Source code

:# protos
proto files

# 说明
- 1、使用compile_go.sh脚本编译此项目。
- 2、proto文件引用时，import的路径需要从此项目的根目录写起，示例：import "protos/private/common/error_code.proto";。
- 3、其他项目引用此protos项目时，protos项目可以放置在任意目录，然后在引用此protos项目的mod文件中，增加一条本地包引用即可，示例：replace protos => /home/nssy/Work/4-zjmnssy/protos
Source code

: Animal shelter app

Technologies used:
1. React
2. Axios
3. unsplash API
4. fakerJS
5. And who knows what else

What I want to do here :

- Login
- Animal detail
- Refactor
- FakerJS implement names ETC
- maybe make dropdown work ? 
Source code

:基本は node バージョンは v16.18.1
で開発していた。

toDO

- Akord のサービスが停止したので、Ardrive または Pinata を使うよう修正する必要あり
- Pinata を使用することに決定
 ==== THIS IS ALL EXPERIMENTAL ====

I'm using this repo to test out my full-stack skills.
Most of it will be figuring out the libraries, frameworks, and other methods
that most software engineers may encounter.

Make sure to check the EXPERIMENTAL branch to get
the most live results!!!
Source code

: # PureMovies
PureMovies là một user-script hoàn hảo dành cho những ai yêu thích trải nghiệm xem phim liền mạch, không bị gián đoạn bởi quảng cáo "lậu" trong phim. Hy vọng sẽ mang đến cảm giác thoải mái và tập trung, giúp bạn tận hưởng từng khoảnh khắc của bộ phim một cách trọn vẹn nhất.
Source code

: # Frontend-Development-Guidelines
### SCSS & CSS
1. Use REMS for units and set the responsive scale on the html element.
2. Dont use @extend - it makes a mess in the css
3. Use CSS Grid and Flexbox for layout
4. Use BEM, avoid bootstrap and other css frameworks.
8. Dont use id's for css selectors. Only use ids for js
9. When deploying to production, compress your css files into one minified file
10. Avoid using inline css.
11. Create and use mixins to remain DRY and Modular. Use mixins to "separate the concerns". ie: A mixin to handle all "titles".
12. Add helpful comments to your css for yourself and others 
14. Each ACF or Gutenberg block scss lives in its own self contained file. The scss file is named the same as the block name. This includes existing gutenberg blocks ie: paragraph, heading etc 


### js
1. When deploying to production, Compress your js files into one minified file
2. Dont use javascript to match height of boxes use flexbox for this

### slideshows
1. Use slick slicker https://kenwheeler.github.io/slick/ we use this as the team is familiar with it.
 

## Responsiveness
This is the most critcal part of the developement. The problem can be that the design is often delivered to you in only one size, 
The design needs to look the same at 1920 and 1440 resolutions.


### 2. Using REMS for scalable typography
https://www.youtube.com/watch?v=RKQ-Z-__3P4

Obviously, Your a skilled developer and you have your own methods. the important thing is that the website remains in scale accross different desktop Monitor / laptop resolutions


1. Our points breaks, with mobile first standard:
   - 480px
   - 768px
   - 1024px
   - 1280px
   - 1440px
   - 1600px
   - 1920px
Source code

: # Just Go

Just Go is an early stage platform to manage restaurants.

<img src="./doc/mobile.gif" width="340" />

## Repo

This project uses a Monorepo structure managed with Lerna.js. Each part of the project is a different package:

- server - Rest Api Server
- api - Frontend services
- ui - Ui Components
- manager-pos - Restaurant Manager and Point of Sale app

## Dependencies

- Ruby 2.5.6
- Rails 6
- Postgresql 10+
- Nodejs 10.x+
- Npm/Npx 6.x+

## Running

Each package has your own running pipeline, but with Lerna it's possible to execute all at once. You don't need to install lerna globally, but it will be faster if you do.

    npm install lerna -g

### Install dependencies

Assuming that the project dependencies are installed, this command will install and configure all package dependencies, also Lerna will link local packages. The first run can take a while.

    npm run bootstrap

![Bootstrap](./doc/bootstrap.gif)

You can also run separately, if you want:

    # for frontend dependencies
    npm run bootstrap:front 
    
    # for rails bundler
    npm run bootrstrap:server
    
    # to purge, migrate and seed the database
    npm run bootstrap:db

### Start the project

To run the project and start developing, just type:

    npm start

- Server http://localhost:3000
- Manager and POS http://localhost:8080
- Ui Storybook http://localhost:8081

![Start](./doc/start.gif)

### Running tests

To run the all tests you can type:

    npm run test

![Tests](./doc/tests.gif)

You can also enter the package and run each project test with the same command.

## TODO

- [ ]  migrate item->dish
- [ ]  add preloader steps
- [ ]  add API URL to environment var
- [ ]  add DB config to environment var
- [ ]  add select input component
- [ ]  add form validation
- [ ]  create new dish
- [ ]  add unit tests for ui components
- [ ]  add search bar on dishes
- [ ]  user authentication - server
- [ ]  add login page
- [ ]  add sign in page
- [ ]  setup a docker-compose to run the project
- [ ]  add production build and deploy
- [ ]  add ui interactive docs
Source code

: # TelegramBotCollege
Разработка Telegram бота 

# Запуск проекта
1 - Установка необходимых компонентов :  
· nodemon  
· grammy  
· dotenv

• • • • •

→ YOUR INSTRUCTIONS
Which lines in the items above contain the string "REMS"? Pick out each of those lines and copy it in full.

→ WRITTEN ANSWER
1. Use REMS for units and set the responsive scale on the html element.
### 2. Using REMS for scalable typography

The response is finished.